(Stored entries)
====

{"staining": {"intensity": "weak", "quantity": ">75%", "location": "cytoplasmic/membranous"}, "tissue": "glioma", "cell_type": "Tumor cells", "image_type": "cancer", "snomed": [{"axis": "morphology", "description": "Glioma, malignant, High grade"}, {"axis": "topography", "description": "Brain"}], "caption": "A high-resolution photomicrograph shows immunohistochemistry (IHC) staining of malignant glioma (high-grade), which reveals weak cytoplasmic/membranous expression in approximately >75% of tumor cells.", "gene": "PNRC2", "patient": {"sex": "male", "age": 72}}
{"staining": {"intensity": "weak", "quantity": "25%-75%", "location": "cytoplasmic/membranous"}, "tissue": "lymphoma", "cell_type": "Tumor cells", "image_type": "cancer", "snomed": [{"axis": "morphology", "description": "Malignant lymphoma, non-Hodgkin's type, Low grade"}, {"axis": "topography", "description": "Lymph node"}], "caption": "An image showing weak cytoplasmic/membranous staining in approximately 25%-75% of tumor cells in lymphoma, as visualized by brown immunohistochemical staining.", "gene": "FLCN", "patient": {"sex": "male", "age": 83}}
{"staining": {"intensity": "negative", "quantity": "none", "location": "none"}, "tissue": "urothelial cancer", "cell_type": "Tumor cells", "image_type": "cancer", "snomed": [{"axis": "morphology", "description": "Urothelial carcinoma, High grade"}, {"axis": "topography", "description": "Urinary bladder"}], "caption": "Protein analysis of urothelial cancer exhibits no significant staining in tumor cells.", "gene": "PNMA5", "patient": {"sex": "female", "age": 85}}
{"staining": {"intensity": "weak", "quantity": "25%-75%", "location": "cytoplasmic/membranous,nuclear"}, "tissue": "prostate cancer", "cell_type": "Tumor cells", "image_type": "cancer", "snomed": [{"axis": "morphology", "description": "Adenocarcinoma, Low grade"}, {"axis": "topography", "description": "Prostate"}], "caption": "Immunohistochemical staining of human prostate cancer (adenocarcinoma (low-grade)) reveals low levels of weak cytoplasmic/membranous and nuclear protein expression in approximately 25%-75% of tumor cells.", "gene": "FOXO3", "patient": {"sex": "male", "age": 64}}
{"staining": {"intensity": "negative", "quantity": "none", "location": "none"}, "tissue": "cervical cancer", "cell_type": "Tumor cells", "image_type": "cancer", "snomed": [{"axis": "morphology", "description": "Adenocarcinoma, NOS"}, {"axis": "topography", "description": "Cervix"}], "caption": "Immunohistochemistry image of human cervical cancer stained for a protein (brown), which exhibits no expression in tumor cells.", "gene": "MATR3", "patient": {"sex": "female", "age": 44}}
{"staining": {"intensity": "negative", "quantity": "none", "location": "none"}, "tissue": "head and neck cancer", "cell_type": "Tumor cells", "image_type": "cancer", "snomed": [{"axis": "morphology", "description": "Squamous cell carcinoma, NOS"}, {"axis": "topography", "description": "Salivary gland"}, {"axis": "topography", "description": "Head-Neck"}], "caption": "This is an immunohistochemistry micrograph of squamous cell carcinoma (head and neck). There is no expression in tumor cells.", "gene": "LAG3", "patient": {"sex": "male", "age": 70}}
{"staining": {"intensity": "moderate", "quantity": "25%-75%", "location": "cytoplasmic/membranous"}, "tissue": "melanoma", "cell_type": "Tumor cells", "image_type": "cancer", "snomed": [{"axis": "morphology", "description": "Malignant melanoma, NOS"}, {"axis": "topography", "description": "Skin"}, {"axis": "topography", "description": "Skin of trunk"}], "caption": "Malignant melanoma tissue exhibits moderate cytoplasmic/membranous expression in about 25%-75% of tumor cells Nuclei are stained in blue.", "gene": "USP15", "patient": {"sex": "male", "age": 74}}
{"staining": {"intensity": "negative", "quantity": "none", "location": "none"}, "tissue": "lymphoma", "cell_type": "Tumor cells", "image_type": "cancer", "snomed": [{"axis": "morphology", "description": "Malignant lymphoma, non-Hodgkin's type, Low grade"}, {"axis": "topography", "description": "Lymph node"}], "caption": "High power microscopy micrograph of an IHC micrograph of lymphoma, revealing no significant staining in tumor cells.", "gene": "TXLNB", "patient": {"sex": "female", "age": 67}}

====

Reproduce the data in full. Nothing in it may be altered.

{"staining": {"intensity": "weak", "quantity": ">75%", "location": "cytoplasmic/membranous"}, "tissue": "glioma", "cell_type": "Tumor cells", "image_type": "cancer", "snomed": [{"axis": "morphology", "description": "Glioma, malignant, High grade"}, {"axis": "topography", "description": "Brain"}], "caption": "A high-resolution photomicrograph shows immunohistochemistry (IHC) staining of malignant glioma (high-grade), which reveals weak cytoplasmic/membranous expression in approximately >75% of tumor cells.", "gene": "PNRC2", "patient": {"sex": "male", "age": 72}}
{"staining": {"intensity": "weak", "quantity": "25%-75%", "location": "cytoplasmic/membranous"}, "tissue": "lymphoma", "cell_type": "Tumor cells", "image_type": "cancer", "snomed": [{"axis": "morphology", "description": "Malignant lymphoma, non-Hodgkin's type, Low grade"}, {"axis": "topography", "description": "Lymph node"}], "caption": "An image showing weak cytoplasmic/membranous staining in approximately 25%-75% of tumor cells in lymphoma, as visualized by brown immunohistochemical staining.", "gene": "FLCN", "patient": {"sex": "male", "age": 83}}
{"staining": {"intensity": "negative", "quantity": "none", "location": "none"}, "tissue": "urothelial cancer", "cell_type": "Tumor cells", "image_type": "cancer", "snomed": [{"axis": "morphology", "description": "Urothelial carcinoma, High grade"}, {"axis": "topography", "description": "Urinary bladder"}], "caption": "Protein analysis of urothelial cancer exhibits no significant staining in tumor cells.", "gene": "PNMA5", "patient": {"sex": "female", "age": 85}}
{"staining": {"intensity": "weak", "quantity": "25%-75%", "location": "cytoplasmic/membranous,nuclear"}, "tissue": "prostate cancer", "cell_type": "Tumor cells", "image_type": "cancer", "snomed": [{"axis": "morphology", "description": "Adenocarcinoma, Low grade"}, {"axis": "topography", "description": "Prostate"}], "caption": "Immunohistochemical staining of human prostate cancer (adenocarcinoma (low-grade)) reveals low levels of weak cytoplasmic/membranous and nuclear protein expression in approximately 25%-75% of tumor cells.", "gene": "FOXO3", "patient": {"sex": "male", "age": 64}}
{"staining": {"intensity": "negative", "quantity": "none", "location": "none"}, "tissue": "cervical cancer", "cell_type": "Tumor cells", "image_type": "cancer", "snomed": [{"axis": "morphology", "description": "Adenocarcinoma, NOS"}, {"axis": "topography", "description": "Cervix"}], "caption": "Immunohistochemistry image of human cervical cancer stained for a protein (brown), which exhibits no expression in tumor cells.", "gene": "MATR3", "patient": {"sex": "female", "age": 44}}
{"staining": {"intensity": "negative", "quantity": "none", "location": "none"}, "tissue": "head and neck cancer", "cell_type": "Tumor cells", "image_type": "cancer", "snomed": [{"axis": "morphology", "description": "Squamous cell carcinoma, NOS"}, {"axis": "topography", "description": "Salivary gland"}, {"axis": "topography", "description": "Head-Neck"}], "caption": "This is an immunohistochemistry micrograph of squamous cell carcinoma (head and neck). There is no expression in tumor cells.", "gene": "LAG3", "patient": {"sex": "male", "age": 70}}
{"staining": {"intensity": "moderate", "quantity": "25%-75%", "location": "cytoplasmic/membranous"}, "tissue": "melanoma", "cell_type": "Tumor cells", "image_type": "cancer", "snomed": [{"axis": "morphology", "description": "Malignant melanoma, NOS"}, {"axis": "topography", "description": "Skin"}, {"axis": "topography", "description": "Skin of trunk"}], "caption": "Malignant melanoma tissue exhibits moderate cytoplasmic/membranous expression in about 25%-75% of tumor cells Nuclei are stained in blue.", "gene": "USP15", "patient": {"sex": "male", "age": 74}}
{"staining": {"intensity": "negative", "quantity": "none", "location": "none"}, "tissue": "lymphoma", "cell_type": "Tumor cells", "image_type": "cancer", "snomed": [{"axis": "morphology", "description": "Malignant lymphoma, non-Hodgkin's type, Low grade"}, {"axis": "topography", "description": "Lymph node"}], "caption": "High power microscopy micrograph of an IHC micrograph of lymphoma, revealing no significant staining in tumor cells.", "gene": "TXLNB", "patient": {"sex": "female", "age": 67}}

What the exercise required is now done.